#### Belge bölümü
Geldikten sonra güvenlik sorunu yaşadın mı?
Hayır, farklı isimler kullanıyorum ve polis evime panik düğmesi yerleştirdi. Benin için güvenlik analizi yaptılar ve çok düşük riskte olduğumu söylediler. Umurumda da değil. Korkmuyorum.
Hiç tehdit aldın mı, sosyal medya yoluyla veya başka bir şekilde?
Hayır, direk olarak almadım.
Britanya halkının ve çevrendekilerin tepkisi nasıl oldu? İyi bir şey yaptığını düşünüyorlar mı?
Britanyalılar Daiş’i biliyorlar ama Kürtler hakkında yeterince bilgileri yok. İnsanlara Kürtler’den bahsettiğimde, YPG’yi ve ne için savaştıklarını anlattığımda anlıyorlar. Bazı insanlar sadece Daiş’e karşı savaşıyor olmamı yeterli bir gerekçe olarak görüyor ama ben sadece onun için gitmedim. Ben Kürtler’e yardımcı olmak için de gittim.
Bundan sonra ne yapacaksın?
Bir sonraki işim Suriye’li Kürtleri ve ne istediklerini insanlara anlatmak. ‘Friends of Rojava’ diye bir grup oluşturacağım. Britanya milletvekillerinin YPG’yi desteklediklerini beyan etmelerini sağlayacağım. Belki ilerde Rojava halkına yardımcı olmak için insani destek ve bölgeye yatırım teşvik çalışmaları başlatabilirim. David Cameron da dahil olmak üzere, dünyadaki herkesin kabul etmesi gereken bir şey var, o da Kürtler Esad rejimi altında yaşadıkları günlere geri dönmeyecekler. Koşullar değişti ve Rojava halkı kendi geleceğini belirleyecek. Gelecekte Suriye’de Rojava diye özerk bir bölge olacak ve ben şimdiden o yönetim ve Britanya arasında bir bağın oluşmasını istiyorum.
Tunus’ta, 30 Britanyalı’nın öldürülmesinden sonra, hükümet Suriye’deki koalisyonun hava saldırılarına destek vermeyi konuşuyor. Sence Britanya Suriye’ye müdahalede bulunmalı mı?
########
Söyleşide "Bundan sonra ne" ifadesinden "bağın oluşmasını istiyorum." ifadesine kadar uzanan bölümü, "grup" yerine "dernek" yazarak yeniden verin.
#### Listelenen satırlar
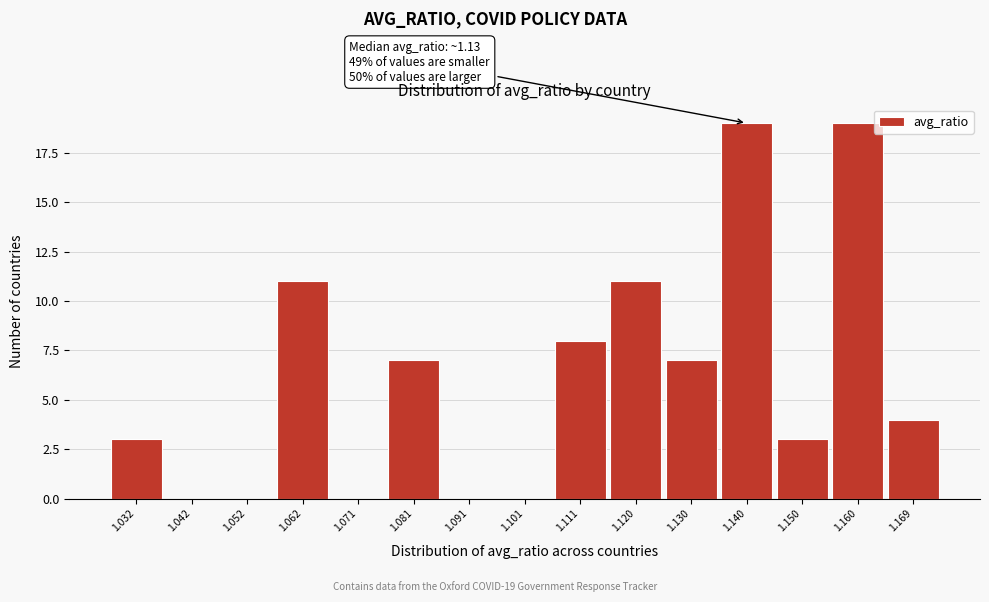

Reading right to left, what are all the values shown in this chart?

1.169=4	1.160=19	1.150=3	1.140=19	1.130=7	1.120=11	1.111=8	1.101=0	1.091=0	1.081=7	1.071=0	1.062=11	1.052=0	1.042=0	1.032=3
########
#### Listelenen satırlar
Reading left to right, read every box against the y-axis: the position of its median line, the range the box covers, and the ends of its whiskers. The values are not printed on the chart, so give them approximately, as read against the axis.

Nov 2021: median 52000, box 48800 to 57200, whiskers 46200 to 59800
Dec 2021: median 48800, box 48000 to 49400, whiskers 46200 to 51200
########
**Göreve yanıt**
Bundan sonra ne yapacaksın?
Bir sonraki işim Suriye’li Kürtleri ve ne istediklerini insanlara anlatmak. ‘Friends of Rojava’ diye bir dernek oluşturacağım. Britanya milletvekillerinin YPG’yi desteklediklerini beyan etmelerini sağlayacağım. Belki ilerde Rojava halkına yardımcı olmak için insani destek ve bölgeye yatırım teşvik çalışmaları başlatabilirim. David Cameron da dahil olmak üzere, dünyadaki herkesin kabul etmesi gereken bir şey var, o da Kürtler Esad rejimi altında yaşadıkları günlere geri dönmeyecekler. Koşullar değişti ve Rojava halkı kendi geleceğini belirleyecek. Gelecekte Suriye’de Rojava diye özerk bir bölge olacak ve ben şimdiden o yönetim ve Britanya arasında bir bağın oluşmasını istiyorum.